Il profitait toujours d'un voyage officiel mi-juillet en Afrique pour, après, aller faire une semaine de safari. Il voulait que son aide de camp soit à 20 kilomètres plus loin de son camp. Il ne voulait être dérangé en aucun cas, à part s'il y avait vraiment une énorme catastrophe. Il passait une semaine à chasser. Il se levait très tôt et il chassait toute la journée. Il voulait absolument tuer un élan de Derbi, qui est la plus grosse antilope d'Afrique. Vous imaginez aujourd'hui le scandale ? Déjà, à l'époque, c'était un peu caché. Les médias n'en savaient trop rien.
François Mitterrand était peut être le plus mystérieux avec sa bergerie de Latche et sa double vie avec Anne Pingeot à Gordes, dans le Luberon. Étaient-ce des moments de retrouvailles entre les deux amants ?
Complètement. François Mitterrand, lui, ne voulait pas aller à Brégançon, contrairement à ses prédécesseurs. Il a voulu faire cette coupure et donc, il a fait de Latche, sa bergerie dans les Landes, le lieu officiel du pouvoir, où il retrouvait sa famille officielle, des ministres, des dignitaires, des chefs d'Etat étrangers, ainsi que des journalistes aussi, qui le photographient. Une fois que les journalistes étaient partis, il allait retrouver sa maîtresse, Anne Pingeot, et sa fille Mazarine, à Gordes, dans le Luberon, où il avait acheté une toute petite maison. Ils se retrouvaient dans cette petite bulle familiale où, là encore, il ne voulait aucun conseiller, aucun garde du corps. Dans le Lubéron, on voyait le président qui était à peine caché. Il mettait un grand chapeau et des lunettes de soleil. On se demandait qui était la petite fille à ses côtés parce qu'à l'époque, on ne savait pas qu'il avait une petite fille illégitime. Mais on ne se posait pas plus de questions. Encore une fois, vous imaginez aujourd'hui, avec les réseaux sociaux, ça serait impossible.

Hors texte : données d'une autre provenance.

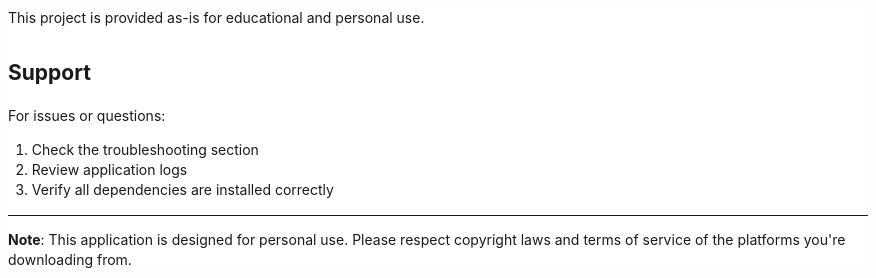 This project is provided as-is for educational and personal use.

## Support

For issues or questions:
1. Check the troubleshooting section
2. Review application logs
3. Verify all dependencies are installed correctly

---

**Note**: This application is designed for personal use. Please respect copyright laws and terms of service of the platforms you're downloading from.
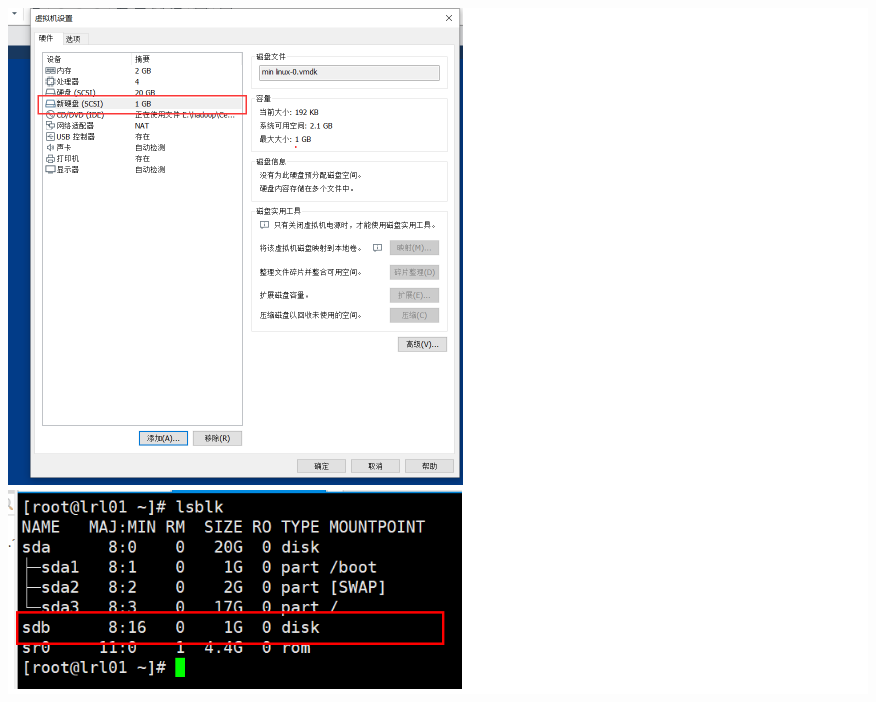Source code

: 

<img src="Linux.assets\image-20211121095847393.png" alt="image-20211121095847393" style="zoom:50%;" />

<img src="Linux.assets\image-20211121100046384.png" alt="image-20211121100046384" style="zoom: 80%;" />
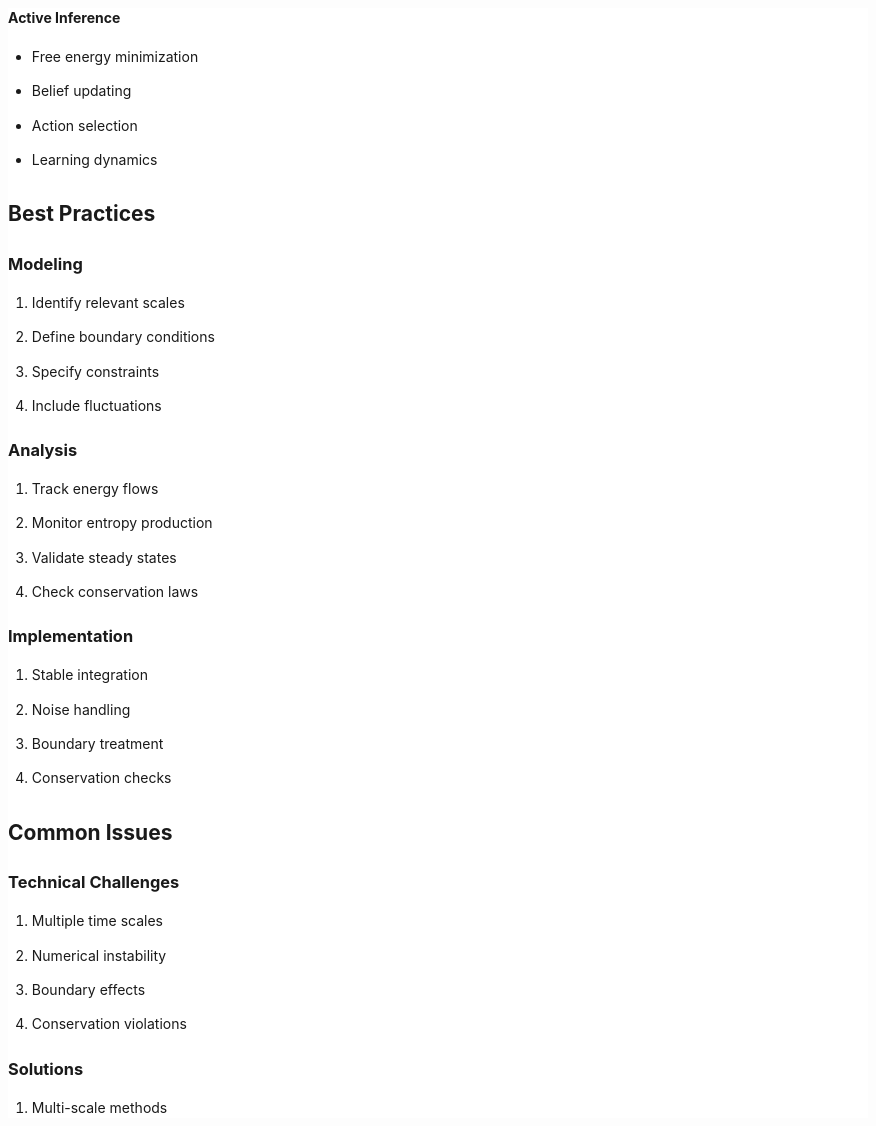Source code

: #### Active Inference

- Free energy minimization

- Belief updating

- Action selection

- Learning dynamics

## Best Practices

### Modeling

1. Identify relevant scales

1. Define boundary conditions

1. Specify constraints

1. Include fluctuations

### Analysis

1. Track energy flows

1. Monitor entropy production

1. Validate steady states

1. Check conservation laws

### Implementation

1. Stable integration

1. Noise handling

1. Boundary treatment

1. Conservation checks

## Common Issues

### Technical Challenges

1. Multiple time scales

1. Numerical instability

1. Boundary effects

1. Conservation violations

### Solutions

1. Multi-scale methods
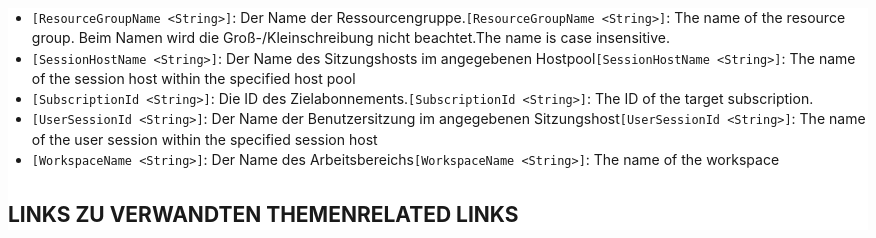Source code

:   - <span data-ttu-id="ff31e-147">`[ResourceGroupName <String>]`: Der Name der Ressourcengruppe.</span><span class="sxs-lookup"><span data-stu-id="ff31e-147">`[ResourceGroupName <String>]`: The name of the resource group.</span></span> <span data-ttu-id="ff31e-148">Beim Namen wird die Groß-/Kleinschreibung nicht beachtet.</span><span class="sxs-lookup"><span data-stu-id="ff31e-148">The name is case insensitive.</span></span>
  - <span data-ttu-id="ff31e-149">`[SessionHostName <String>]`: Der Name des Sitzungshosts im angegebenen Hostpool</span><span class="sxs-lookup"><span data-stu-id="ff31e-149">`[SessionHostName <String>]`: The name of the session host within the specified host pool</span></span>
  - <span data-ttu-id="ff31e-150">`[SubscriptionId <String>]`: Die ID des Zielabonnements.</span><span class="sxs-lookup"><span data-stu-id="ff31e-150">`[SubscriptionId <String>]`: The ID of the target subscription.</span></span>
  - <span data-ttu-id="ff31e-151">`[UserSessionId <String>]`: Der Name der Benutzersitzung im angegebenen Sitzungshost</span><span class="sxs-lookup"><span data-stu-id="ff31e-151">`[UserSessionId <String>]`: The name of the user session within the specified session host</span></span>
  - <span data-ttu-id="ff31e-152">`[WorkspaceName <String>]`: Der Name des Arbeitsbereichs</span><span class="sxs-lookup"><span data-stu-id="ff31e-152">`[WorkspaceName <String>]`: The name of the workspace</span></span>

## <span data-ttu-id="ff31e-153">LINKS ZU VERWANDTEN THEMEN</span><span class="sxs-lookup"><span data-stu-id="ff31e-153">RELATED LINKS</span></span>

Jacques Chirac, quant à lui, était plutôt mal à l'aise en vacances. Il voulait ressembler à un Français normal et ça fonctionnait assez mal.
Jacques Chirac a fait son premier été à Brégançon et son dernier été à Brégançon. Il était descendu pour une promenade avec un polo et un short. Il portait des chaussures de costume avec des grandes chaussettes noires. On sentait la maladresse de la communication de Jacques Chirac, comme quand il avait reçu Madonna pour un concert au parc de Sceaux avec un casque sur les oreilles et un sweat à capuche. Il voulait faire 'Français comme les autres' mais il n'y arrivait pas trop.
Emmanuel Macron va partir dans quelques jours à Brégançon pour des vacances 'déterminé et concentré'. Ce ne sont pas vraiment des vacances, si ?
Non, Emmanuel Macron ne prend pas vraiment de vacances. Il part trois semaines à Brégançon mais c'est du télétravail. Il change simplement de décor. Aujourd'hui, on ne peut plus prendre de vacances, ce ne serait pas accepté. Vous imaginez un président qui est photographié sur un transat alors qu'il y a une crise sanitaire ? C'est impossible. Emmanuel Macron va présider un conseil de défense sanitaire pendant ses vacances, va travailler du matin jusqu'au soir et va certainement prendre le temps d'une petite baignade le soir avec les petits-enfants de Brigitte Macron. Mais ce sera tout.